Other ethical issues
There are still many unanswered questions and they are very important. How should the vaccine be advertised and promoted in USA and by whom? How can the vaccine be promoted elsewhere, particularly in developing world countries where the cervical cancer exerts its greatest burden?
In the U.S. it is possible that many private citizens will be able to afford the vaccines, or local public heatlth departments – or even the Federak government – could conceivably fund widespread vaccination initiatives. By contrast, the current projections of vaccine costs would be prohibitive for most developing world women. Moreover, many of the viral strains that cause cervical cancer in these countries are not covered by the current vaccines (though widespread deployment of the vaccines would still constitute a huge public health windfall). Additionally, the knowledge about HIV has spurred an increase in screening efforts in the US, on top of which increased Pap smear testing has piggy-backed. The result has been a sharp decrease in cervical cancer in the U.S., though in the developing world, as mentioned before, it still ranks second. A study by public health investigators in Mexico reported that an average of 12 women die of cervical cancer there each day. Cervical cancer is increasingly becoming a disease of poor women who have limited or no access to basic health care, much less vaccines expected to cost $300 to $500. There are a slew of other important, unanswered questions that I can only posit for this audience’s deliberation. Will the vaccine be mandated as a part of other routine immunizations? As I have mentioned the conservatives would like the vaccine not to be mandatory. Should sexually conservative parents be held morally or legally liable if they resist inoculation, or would a majority of U.S. citizens find the idea so repugnant that Gardasil would be restricted to consenting adults only? What say, if any, should
minors have in determining their sexual health, especially when their wishes run counter to their parents’ beliefs? How will the public react to the rare but inescapable instances of Gardasil-related medical complications?
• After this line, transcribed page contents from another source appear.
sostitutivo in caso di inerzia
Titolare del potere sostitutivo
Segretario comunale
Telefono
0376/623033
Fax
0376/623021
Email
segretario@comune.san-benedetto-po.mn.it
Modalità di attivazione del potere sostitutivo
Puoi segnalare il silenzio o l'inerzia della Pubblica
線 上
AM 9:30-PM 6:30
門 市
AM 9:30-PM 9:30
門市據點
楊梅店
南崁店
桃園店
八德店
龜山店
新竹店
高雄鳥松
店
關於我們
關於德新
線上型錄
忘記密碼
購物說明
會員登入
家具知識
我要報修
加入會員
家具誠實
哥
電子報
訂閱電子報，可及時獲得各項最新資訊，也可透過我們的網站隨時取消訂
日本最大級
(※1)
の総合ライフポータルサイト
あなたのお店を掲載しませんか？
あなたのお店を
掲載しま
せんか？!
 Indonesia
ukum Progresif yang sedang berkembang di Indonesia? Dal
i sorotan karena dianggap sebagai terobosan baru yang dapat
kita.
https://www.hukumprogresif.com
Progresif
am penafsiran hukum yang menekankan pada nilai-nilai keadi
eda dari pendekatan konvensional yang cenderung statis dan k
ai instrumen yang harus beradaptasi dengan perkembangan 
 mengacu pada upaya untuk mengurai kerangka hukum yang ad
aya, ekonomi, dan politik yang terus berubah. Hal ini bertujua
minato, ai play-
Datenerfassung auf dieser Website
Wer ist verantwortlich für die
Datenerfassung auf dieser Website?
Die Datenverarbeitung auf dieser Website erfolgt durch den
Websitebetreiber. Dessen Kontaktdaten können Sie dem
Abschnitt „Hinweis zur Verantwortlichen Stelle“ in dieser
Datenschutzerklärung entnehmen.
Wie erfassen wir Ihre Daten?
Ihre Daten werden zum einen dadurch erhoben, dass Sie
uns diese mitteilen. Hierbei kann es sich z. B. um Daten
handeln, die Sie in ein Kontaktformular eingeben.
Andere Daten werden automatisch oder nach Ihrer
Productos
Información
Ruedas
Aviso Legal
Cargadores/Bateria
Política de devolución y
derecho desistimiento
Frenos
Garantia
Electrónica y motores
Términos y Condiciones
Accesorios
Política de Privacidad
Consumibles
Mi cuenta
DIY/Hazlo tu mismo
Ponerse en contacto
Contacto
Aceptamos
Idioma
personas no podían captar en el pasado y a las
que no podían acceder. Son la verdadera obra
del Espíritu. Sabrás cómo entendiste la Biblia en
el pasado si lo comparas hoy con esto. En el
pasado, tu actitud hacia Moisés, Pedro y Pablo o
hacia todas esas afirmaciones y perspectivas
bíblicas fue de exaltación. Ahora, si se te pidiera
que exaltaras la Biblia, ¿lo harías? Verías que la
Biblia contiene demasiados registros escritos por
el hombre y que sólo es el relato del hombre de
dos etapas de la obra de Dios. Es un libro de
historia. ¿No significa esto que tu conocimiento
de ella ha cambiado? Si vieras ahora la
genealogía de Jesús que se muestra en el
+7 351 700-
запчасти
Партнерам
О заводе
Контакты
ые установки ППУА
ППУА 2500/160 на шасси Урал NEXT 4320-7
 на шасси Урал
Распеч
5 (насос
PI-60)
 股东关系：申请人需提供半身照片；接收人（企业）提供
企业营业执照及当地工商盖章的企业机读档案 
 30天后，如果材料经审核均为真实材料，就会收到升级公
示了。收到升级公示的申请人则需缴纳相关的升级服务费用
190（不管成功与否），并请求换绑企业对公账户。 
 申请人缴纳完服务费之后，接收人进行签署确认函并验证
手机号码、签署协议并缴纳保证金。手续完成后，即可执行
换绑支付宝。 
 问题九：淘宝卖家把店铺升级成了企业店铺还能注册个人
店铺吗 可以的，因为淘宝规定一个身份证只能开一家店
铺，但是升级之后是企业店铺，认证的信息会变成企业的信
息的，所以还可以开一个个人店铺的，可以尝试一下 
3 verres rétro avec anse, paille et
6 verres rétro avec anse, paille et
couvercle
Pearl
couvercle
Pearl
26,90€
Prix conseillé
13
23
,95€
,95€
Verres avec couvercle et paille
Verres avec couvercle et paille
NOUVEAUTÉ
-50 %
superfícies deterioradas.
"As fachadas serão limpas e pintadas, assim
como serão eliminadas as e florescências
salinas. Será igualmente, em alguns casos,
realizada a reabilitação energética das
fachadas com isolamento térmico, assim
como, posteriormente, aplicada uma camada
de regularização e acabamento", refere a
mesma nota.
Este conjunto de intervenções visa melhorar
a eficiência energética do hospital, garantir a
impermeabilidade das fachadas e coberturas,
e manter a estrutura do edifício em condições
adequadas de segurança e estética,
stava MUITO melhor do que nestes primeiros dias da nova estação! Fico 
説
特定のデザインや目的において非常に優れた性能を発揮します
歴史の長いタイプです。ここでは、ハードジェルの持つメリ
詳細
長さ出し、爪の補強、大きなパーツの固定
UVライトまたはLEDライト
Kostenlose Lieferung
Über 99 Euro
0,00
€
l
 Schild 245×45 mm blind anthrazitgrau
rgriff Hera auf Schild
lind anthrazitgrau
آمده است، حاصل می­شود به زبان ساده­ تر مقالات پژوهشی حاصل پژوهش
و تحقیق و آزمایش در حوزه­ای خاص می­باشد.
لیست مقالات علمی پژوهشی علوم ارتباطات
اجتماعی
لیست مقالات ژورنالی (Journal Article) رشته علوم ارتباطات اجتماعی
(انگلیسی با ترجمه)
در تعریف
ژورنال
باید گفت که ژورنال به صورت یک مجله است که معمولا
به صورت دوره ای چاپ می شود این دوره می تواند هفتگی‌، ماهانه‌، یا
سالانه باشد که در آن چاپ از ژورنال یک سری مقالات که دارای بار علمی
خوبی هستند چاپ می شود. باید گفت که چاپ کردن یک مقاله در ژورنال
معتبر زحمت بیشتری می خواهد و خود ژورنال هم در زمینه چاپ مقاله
Which women should vaccinated first? The younger women entering sex trade? When will they be vaccinated? Which vaccine will they get? There may be some answers to these last questions. The Center for Disease Control’s Advisory Committee on Immunization Practices will determine who should be vaccinated as soon as the FDA approves the drugs. It may recommend that preteen girls be given the vaccine, or it may recommend that teenage girls be given the vaccine, but still this is a matter open to debate and subject to the waxing and waning opinions of the American public and indeed the world at large.